Frau Wachtmeister setzt sich durch

„Do not move! Do not move! Stay down! Stay Down!“ Die kräftige Männerstimme des Militärpolizisten geht einem durch Mark und Bein. Plötzlich reißt ein Militärhund den vermummten und mit einem Messer bewaffneten Angreifer um. Eine junge Militärpolizistin kommt dazu und legt ihm routiniert Handfesseln an. Diesmal war es nur eine Übung. Tägliches Einsatztraining gehört auch im Auslandseinsatz dazu. Ansonsten sind Patrouillenfahrten und Fahrzeugkontrollen, Personenschutz sowie Aufgaben im Auftrag der österreichischen Staatsanwaltschaft das tägliche Geschäft, erzählt Wachtmeisterin Eva Ferris. Die Wienerin ist mit einem Engländer verheiratet. Bei nur 20 Urlaubstagen sieht man sich selten, dafür aber intensiv. Qualität vor Quantität, erklärt sie das Erfolgsrezept ihrer komplizierten Fernehe. Mit der mehrheitlich muslimischen Bevölkerung hier im Kosovo hat sie kaum Probleme, auch die Männer begegnen ihr mit Respekt. Ferris: „Ich muss sagen, die negativsten Erfahrungen mache ich mit Trunkenheit bei den eigenen Soldaten.“ Vor allem zu Weihnachten, wenn der eine oder andere noch mehr Heimweh bekommt. Da gilt es dann mit Hausverstand vorzugehen und nicht gleich mit 180 hineinzupreschen. Die internationale Militärpolizei muss sich auch um die traurigsten Aufgaben innerhalb der KFOR kümmern: Jedes Jahr nehmen sich ein bis zwei Soldaten hier das Leben. „Bedenkliche Todesfälle“ nennt man das im Armeejargon.

Es wird noch lange dauern

Der Kosovo hat 2008 seine Unabhängigkeit von Jugoslawien proklamiert. 112 Staaten haben das bislang anerkannt. Bei den Olympischen Spielen in Rio hat Nora Gjakova Gold im Judo für den Kosovo errungen, die Fußball-Nationalmannschaft in der WM-Qualifikation ein 1:1 gegen Finnland herausgeholt. Serbien sowie die UN-Sicherheitsratmitglieder Russland und China anerkennen den Staat aber nicht. Auch nicht die KFOR, die Grenze zu Serbien wird daher militärintern auch nur als „administrative Grenzlinie“ bezeichnet. Nur so ist es möglich, dass die NATO-geführte internationale Truppe von den Serben anerkannt wird. Im Streit um das Kosovo-Montenegro-Abkommen hat die Opposition das Parlament mit Tränengas lahmgelegt, auf den Straßen gerieten Polizei und Demonstranten aneinander.

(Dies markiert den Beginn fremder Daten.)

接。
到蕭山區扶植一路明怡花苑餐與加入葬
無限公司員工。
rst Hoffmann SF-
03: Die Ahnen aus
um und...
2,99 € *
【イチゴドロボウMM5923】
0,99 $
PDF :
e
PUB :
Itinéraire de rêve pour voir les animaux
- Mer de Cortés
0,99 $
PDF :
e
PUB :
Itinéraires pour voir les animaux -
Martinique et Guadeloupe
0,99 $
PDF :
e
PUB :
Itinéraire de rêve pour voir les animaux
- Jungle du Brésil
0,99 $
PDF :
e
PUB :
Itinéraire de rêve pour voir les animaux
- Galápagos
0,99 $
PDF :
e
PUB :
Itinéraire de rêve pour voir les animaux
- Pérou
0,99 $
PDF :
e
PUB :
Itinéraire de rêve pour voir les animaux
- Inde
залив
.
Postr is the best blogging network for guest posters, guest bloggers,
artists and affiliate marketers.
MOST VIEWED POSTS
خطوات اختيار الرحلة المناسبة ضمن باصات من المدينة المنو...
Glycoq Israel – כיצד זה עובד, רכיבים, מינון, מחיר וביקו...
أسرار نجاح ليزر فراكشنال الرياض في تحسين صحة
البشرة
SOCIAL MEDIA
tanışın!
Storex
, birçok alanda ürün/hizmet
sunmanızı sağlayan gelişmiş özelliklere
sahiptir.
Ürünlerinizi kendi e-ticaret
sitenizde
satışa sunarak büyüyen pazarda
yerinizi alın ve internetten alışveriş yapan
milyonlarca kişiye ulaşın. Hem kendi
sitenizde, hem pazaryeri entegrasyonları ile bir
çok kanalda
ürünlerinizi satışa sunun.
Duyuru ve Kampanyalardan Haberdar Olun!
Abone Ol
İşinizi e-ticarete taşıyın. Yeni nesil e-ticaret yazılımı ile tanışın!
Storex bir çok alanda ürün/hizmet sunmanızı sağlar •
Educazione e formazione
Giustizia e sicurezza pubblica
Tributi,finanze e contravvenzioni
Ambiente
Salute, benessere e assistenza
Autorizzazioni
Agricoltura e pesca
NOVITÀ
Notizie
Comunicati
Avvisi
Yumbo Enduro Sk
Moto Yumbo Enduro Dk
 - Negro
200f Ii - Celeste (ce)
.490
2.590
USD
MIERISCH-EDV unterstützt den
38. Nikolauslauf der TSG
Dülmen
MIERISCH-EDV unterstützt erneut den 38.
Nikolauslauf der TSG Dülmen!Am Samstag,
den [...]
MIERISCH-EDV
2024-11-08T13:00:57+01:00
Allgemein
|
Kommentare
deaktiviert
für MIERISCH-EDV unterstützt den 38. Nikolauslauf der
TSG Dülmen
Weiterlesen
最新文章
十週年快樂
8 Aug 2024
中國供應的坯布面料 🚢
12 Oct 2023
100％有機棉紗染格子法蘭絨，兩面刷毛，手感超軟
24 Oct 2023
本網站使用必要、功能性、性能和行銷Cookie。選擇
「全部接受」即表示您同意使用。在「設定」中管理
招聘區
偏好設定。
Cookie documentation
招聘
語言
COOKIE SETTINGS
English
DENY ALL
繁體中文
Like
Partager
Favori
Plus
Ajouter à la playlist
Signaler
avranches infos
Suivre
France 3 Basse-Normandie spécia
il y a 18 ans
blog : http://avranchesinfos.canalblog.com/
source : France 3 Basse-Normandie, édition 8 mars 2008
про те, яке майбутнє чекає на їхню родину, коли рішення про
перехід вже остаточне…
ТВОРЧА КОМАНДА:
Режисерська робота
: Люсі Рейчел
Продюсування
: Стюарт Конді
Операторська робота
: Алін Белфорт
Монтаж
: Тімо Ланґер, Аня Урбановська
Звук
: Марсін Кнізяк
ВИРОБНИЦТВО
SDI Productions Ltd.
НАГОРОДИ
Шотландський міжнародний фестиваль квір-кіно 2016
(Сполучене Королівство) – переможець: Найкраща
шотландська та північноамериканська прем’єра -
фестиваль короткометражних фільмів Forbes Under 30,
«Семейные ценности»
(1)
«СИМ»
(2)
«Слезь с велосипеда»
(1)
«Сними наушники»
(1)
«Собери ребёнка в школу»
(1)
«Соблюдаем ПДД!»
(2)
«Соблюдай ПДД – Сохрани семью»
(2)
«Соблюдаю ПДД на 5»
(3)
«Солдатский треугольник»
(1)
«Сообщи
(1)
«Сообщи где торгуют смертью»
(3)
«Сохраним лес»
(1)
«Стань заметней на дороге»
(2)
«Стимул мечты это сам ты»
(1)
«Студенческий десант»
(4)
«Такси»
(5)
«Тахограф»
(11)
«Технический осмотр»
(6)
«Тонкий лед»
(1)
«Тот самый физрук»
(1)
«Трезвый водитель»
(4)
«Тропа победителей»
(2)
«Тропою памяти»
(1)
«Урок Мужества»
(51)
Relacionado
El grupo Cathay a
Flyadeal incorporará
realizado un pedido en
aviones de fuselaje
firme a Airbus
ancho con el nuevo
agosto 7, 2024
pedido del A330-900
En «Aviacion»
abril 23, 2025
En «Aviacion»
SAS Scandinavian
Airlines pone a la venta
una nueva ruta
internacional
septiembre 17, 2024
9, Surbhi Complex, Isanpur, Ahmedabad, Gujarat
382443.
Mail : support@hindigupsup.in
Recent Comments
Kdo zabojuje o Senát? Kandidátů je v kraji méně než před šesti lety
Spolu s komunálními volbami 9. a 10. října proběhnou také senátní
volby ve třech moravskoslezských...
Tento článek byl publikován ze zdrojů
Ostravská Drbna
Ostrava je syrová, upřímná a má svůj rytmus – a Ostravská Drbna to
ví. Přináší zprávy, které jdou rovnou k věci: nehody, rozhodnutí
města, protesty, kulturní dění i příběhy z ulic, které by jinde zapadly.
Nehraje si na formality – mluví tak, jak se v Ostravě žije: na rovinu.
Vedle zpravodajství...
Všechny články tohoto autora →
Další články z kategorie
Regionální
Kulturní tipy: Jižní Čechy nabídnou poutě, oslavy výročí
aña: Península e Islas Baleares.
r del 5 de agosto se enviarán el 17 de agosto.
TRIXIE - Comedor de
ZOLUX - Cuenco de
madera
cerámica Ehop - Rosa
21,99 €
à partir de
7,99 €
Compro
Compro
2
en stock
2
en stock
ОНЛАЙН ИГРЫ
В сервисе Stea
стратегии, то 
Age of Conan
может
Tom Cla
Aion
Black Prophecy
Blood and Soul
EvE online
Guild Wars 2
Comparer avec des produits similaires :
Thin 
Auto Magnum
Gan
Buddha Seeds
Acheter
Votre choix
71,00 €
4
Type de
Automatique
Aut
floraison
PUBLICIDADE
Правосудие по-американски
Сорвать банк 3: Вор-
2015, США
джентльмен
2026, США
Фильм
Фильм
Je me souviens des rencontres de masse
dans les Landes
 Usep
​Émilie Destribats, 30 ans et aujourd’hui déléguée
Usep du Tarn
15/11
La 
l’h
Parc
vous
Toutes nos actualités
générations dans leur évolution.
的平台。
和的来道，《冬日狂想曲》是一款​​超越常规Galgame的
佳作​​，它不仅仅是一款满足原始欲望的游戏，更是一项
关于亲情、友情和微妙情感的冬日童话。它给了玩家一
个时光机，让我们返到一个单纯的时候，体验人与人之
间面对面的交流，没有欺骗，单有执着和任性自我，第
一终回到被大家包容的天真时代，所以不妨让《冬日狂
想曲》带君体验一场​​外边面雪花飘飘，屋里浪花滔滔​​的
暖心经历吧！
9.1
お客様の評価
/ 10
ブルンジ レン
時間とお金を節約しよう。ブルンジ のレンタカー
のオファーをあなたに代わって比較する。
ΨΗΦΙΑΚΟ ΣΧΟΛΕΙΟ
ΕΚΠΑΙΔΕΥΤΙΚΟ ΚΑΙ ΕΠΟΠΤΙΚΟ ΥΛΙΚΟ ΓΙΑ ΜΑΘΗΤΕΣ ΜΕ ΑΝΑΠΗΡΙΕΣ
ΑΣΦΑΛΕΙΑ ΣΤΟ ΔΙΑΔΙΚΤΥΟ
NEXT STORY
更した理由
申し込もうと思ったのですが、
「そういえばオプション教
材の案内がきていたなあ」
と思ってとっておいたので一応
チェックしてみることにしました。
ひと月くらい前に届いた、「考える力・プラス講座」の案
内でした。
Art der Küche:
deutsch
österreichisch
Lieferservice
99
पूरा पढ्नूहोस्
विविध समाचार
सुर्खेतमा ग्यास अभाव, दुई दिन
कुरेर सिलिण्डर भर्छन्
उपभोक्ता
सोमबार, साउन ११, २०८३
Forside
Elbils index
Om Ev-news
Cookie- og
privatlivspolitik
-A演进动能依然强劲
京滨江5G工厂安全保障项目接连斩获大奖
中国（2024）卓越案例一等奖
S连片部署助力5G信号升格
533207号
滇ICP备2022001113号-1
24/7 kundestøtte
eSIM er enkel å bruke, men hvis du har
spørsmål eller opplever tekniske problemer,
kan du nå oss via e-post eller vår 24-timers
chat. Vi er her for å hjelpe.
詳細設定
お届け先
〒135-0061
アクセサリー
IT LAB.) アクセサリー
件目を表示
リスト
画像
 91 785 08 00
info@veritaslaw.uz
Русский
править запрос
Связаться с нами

Auch wenn sich die KFOR weitestgehend zurückhält, meistens den kosovarischen Sicherheitskräften sowie der EULEX, der EU-Mission aus Exekutivbeamten und Richtern, die Durchsetzung der Sicherheit im Land überlässt, ist an einen Abzug noch lange nicht zu denken. Die KFOR ist keine Besatzungsmacht, sie ist eine internationale Schutztruppe.

Und sie schützt nicht nur die Bevölkerung im Kosovo, sie schützt auch und vor allem die Sicherheit Europas und damit Österreichs.